_Excerpt provided_.
------------------------------
No, not those erstwhile Merseyside mopheads but four rather special plants that are looking their best at the Botanic Gardens at the moment. As you may remember I invested in an annual subscription to the Cambridge University Botanic Gardens this year. Besides giving me free admission for the whole year I also receive a newsletter which keeps me abreast of what's flowering each month. Here are four of the best:
The Jade Vine (Strongylodon macrobotrys)
If you've been following this blog for a long time you may have seen this before as I wrote about it long ago having been directed to it by a six-year-old botanist who told me I ought to see it. "There's only four of them in the country, you know". Well, I do now.
The jade vine comes from the Phillipines where it is pollinated by a certain kind of bat which hangs upside-down to suck the nectar. As these bats have become scarce due to the destruction of their habitat so the Jade Vine has become an endangered species too. They really are that psychedelic colour and are apparently related to runner beans, something which you can appreciate if you look closely at the structure of the individual flowers.
You can find the Jade Vine in the hottest, most humid part of the glasshouses.
Rhododendron 'Cilpinense'
Outside, braving the cold wind and rain that English people ironically call "Spring", is this small fragile-looking Rhododendron. Rhododendrons don't normally do well in Cambridgeshire as the soils are all wrong being too alkaline, but here the soils have been treated so that heathers and rhododendrons can thrive.
------------------------------
_Data provided_.
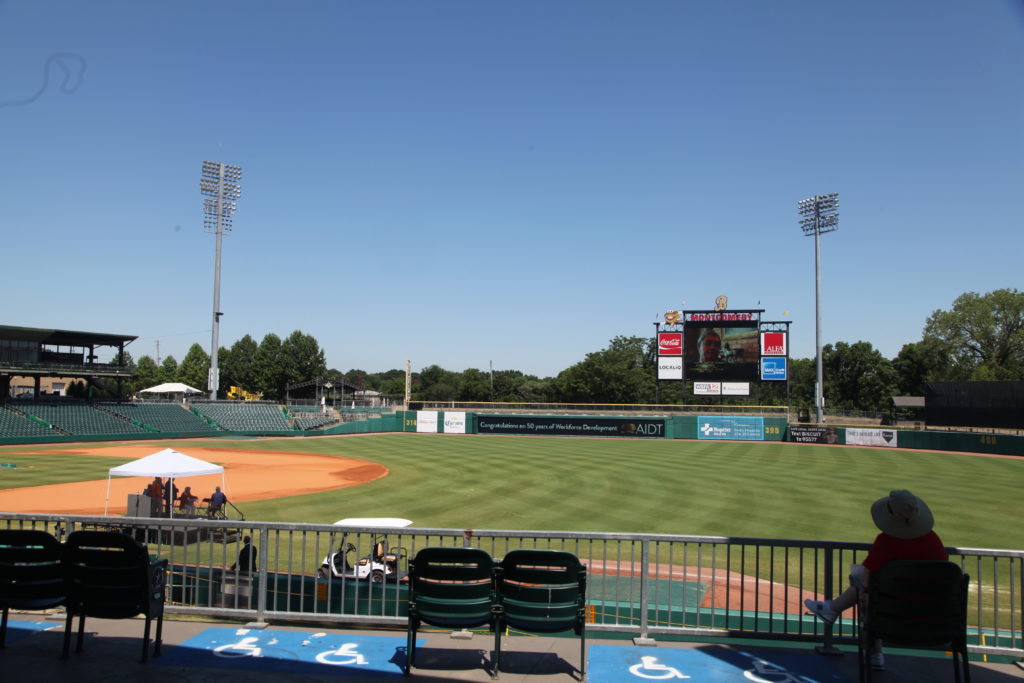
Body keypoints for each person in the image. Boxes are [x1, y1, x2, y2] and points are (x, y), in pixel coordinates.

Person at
------------------------------
_Work order_. List every kind of plant the botanic gardens post mentions, with its scientific or cultivar name where the post gives one. The data has no connection to the botanic gardens post.

_Task solution_.
- Jade Vine (Strongylodon macrobotrys)
- Rhododendron 'Cilpinense'
- runner beans
- heathers